To find the percent ionization of an acid, we can use the formula:
% Ionization = (concentration of ionized acid)/(initial concentration of acid) * 100
First, let's determine the concentration of the ionized acid. In a solution of the acid HA, some amount of HA will ionize to give H+ ions.
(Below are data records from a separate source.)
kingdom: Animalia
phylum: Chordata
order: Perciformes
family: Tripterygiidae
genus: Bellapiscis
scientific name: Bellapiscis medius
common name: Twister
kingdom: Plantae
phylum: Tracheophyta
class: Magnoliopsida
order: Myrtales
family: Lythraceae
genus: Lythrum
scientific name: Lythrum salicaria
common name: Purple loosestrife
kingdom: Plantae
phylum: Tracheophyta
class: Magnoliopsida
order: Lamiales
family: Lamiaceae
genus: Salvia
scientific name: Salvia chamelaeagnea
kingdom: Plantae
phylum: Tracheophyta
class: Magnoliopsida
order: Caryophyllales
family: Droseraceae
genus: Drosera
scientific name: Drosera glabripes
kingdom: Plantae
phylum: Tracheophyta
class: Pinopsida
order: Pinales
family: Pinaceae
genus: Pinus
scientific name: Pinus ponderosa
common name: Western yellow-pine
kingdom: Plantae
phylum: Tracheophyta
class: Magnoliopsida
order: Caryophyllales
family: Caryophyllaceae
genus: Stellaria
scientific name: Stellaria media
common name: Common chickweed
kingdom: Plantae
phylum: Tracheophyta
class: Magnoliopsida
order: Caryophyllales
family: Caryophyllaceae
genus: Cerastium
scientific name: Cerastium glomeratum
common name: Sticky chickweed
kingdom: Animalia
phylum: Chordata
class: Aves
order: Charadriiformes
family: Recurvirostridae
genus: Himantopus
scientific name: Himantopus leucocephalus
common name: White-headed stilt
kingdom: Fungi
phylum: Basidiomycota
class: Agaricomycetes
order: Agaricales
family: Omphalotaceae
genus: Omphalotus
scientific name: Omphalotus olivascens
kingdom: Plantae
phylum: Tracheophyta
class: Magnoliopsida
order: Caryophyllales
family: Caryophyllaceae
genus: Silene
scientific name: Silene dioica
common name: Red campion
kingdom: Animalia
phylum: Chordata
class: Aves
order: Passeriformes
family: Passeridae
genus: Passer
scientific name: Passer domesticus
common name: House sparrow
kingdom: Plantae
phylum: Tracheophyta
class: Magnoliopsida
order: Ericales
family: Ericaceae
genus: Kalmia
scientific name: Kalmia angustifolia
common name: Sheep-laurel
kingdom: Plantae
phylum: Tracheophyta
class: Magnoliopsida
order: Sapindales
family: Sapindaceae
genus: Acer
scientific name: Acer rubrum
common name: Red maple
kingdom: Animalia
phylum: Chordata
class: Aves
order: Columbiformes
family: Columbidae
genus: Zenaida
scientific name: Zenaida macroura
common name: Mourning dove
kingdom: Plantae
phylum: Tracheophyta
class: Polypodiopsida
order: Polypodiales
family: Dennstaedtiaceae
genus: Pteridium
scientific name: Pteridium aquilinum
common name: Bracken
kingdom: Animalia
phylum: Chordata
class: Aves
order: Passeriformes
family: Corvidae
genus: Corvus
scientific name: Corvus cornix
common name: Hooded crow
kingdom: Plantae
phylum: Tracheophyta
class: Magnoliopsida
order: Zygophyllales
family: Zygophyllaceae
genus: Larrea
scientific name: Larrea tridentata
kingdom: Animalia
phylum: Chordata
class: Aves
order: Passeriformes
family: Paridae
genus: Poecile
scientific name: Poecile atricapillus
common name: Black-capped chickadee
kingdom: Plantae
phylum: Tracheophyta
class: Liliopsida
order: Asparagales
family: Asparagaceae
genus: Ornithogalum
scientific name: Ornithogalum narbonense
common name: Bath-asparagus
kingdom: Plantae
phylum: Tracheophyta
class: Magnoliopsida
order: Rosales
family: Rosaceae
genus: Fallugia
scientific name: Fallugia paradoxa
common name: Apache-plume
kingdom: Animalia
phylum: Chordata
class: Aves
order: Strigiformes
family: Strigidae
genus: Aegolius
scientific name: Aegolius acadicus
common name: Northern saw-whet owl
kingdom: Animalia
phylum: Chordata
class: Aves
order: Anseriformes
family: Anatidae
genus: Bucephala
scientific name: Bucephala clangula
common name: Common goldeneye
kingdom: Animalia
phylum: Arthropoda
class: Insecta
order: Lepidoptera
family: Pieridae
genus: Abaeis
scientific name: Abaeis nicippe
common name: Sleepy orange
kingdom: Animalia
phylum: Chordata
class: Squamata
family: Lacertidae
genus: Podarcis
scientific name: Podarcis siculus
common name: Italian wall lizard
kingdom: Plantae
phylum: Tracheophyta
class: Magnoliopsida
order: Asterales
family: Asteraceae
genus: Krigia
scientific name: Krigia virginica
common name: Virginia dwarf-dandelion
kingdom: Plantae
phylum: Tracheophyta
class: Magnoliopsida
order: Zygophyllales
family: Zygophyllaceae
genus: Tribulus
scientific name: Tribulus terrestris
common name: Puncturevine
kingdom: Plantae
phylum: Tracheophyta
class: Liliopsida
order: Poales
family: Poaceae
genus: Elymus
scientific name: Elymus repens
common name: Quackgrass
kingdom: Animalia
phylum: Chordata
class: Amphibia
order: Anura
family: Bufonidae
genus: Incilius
Let's assume that x moles of HA ionize, then the concentration of ionized acid will be x M.
Since the initial concentration of HA is 0.170 M, the concentration of the remaining unionized acid will be (0.170 - x) M.
The equilibrium expression for the ionization of HA is:
Ka = [H+][A-]/[HA]
Substituting the given value of Ka = 2.28 x 10^-4 and the concentrations, we get:
(2.28 x 10^-4) = (x)(x)/(0.170 - x)
We can solve this quadratic equation to find the value of x. However, since Ka is very small, we can assume that x is much smaller than 0.170. This allows us to approximate 0.170 - x to be approximately 0.170.
Now, let's solve the equation:
(2.28 x 10^-4) = (x)(x)/(0.170)
Rearranging the equation, we get:
(2.28 x 10^-4)(0.170) = x^2
x^2 = 3.876 x 10^-5
Taking the square root of both sides, we find:
x ≈ 1.969 x 10^-3
Now, let's calculate the percent ionization:
% Ionization = (concentration of ionized acid)/(initial concentration of acid) * 100
= [(1.969 x 10^-3)/(0.170)] * 100
≈ 1.157 %
Based on the options given, none of them match the calculated percent ionization. Therefore, none of the provided options seem to be the correct answer.
Please double-check your calculations or recheck the options provided.